● READING TEXT
#####
Analysis

Monday Club – 27/01/25: Your weekly Wealthwise digest

The week that was, the week that will be – plus, in focus, 'Saba saga' and 'Trump 2.0'

The week that was …

 

Economic round-up

* The S&P Global UK PMI Composite Output data rose from 50.4 in December to a three-month high of 50.9 in January, showing the UK economy remains “largely stalled”, but “continues to avoid recession by a narrow margin”. Business optimism about the year ahead was downbeat, however, while the survey’s price indices indicate inflationary pressures may be re-emerging. Read more from S&P Global here

* UK wages continued to show robust growth over the three months to the end of November, rising 5.6%, though there was a decline of 47,000 in the number of people in work, according to the Office for National Statistics. The number of job vacancies fell by 24,000 for the 30th consecutive month.

* UK consumer confidence dipped significantly in January, falling to its lowest level in more than a year. It fell 5 points to minus 22, as a rise in government borrowing costs and warnings of job cuts took a toll on economic sentiment. Read more from the FT here

Markets round-up

* The S&P 500 reached record levels on 23 January following a speech in Davos by incoming US president Donald Trump calling for lower interest rates, and suggesting his tariff regime on China may not be as onerous as initially thought. Read more in ‘In focus’ below

* Net retail sales of investment funds saw positive inflows in November 2024, hitting £1.6bn, according to Investment Association data. After some recovery for inflows into UK funds last month, however, outflows from the main UK sectors resumed. That said, flows out of the UK All Companies sector were £552m – the best showing since the £445m outflow in August 2021.

* Calastone data painted a similar picture. It reported assets in mutual funds globally jumping to $9.4tn (£7.5tn) to a record $78.2tn in 2024, up 13.6% year on year. Global and North American funds were the big winners, but once again UK-focused equities were at the bottom of the heap, shedding $13.3bn in 2024.

“A bombastic US president with an ‘America First’ policy is leading to in-depth discussions regarding our US exposure, particularly those areas that will benefit from a domestic tailwind, such as small and midcap equities. It is important to take a breather and contemplate what this means.
#####
● DATA FOR REVIEW
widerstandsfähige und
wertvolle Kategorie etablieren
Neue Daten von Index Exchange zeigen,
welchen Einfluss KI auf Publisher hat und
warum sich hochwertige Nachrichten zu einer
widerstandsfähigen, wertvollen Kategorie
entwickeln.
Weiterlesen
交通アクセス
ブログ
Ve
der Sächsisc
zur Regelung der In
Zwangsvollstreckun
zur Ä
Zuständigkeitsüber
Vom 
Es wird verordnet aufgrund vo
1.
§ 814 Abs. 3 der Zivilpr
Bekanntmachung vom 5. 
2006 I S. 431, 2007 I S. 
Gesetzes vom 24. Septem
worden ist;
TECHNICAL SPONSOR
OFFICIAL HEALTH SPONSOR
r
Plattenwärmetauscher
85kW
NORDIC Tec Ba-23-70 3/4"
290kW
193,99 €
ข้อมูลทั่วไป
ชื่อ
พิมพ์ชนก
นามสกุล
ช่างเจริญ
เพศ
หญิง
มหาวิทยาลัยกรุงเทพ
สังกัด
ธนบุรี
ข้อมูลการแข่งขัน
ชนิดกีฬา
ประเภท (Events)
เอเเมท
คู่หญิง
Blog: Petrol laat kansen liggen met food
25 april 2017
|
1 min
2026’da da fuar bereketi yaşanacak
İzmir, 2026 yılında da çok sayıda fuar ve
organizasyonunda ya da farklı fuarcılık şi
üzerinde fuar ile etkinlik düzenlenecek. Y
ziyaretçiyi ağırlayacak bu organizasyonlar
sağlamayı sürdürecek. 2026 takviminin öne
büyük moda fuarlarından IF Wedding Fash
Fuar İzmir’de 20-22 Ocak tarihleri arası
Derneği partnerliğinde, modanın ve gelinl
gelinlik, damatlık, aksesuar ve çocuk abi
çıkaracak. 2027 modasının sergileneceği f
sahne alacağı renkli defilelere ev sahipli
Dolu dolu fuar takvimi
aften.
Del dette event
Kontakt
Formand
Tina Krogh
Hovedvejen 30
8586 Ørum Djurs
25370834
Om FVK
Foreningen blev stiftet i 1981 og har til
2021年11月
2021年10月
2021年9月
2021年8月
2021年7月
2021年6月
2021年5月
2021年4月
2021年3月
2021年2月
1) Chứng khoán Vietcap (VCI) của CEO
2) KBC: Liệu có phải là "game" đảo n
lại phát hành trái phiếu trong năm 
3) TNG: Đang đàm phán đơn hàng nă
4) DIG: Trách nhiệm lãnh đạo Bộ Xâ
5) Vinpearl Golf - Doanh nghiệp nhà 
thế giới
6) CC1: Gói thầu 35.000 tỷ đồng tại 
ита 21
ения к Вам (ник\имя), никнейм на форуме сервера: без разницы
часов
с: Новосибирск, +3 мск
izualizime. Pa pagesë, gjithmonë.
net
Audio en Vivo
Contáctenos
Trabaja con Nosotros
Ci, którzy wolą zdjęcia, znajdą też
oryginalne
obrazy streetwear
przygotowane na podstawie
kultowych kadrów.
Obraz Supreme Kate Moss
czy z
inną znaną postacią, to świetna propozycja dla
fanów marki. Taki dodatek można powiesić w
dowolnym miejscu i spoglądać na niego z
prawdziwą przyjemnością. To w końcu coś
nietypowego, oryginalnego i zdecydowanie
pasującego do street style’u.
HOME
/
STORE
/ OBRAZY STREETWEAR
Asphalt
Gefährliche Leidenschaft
#####
● REQUIRED ACTIONS
1 - Using the Wealthwise digest, decide whether each statement agrees with it. Answer yes or no, and quote the words that settle it.
(a) The UK PMI Composite Output reached a three-month high in January.
(b) UK consumer confidence rose in January.
(c) Outflows from the UK All Companies sector in November 2024 were £445m.
2 - Print the Wealthwise digest without any changes, from "Markets round-up" up to and including "in August 2021.".

● LIST OF ANSWERS
1 -
(a) Yes: "to a three-month high of 50.9 in January"
(b) No: "UK consumer confidence dipped significantly in January"
(c) No: "flows out of the UK All Companies sector were £552m"

2 -
Markets round-up

* The S&P 500 reached record levels on 23 January following a speech in Davos by incoming US president Donald Trump calling for lower interest rates, and suggesting his tariff regime on China may not be as onerous as initially thought. Read more in ‘In focus’ below

* Net retail sales of investment funds saw positive inflows in November 2024, hitting £1.6bn, according to Investment Association data. After some recovery for inflows into UK funds last month, however, outflows from the main UK sectors resumed. That said, flows out of the UK All Companies sector were £552m – the best showing since the £445m outflow in August 2021.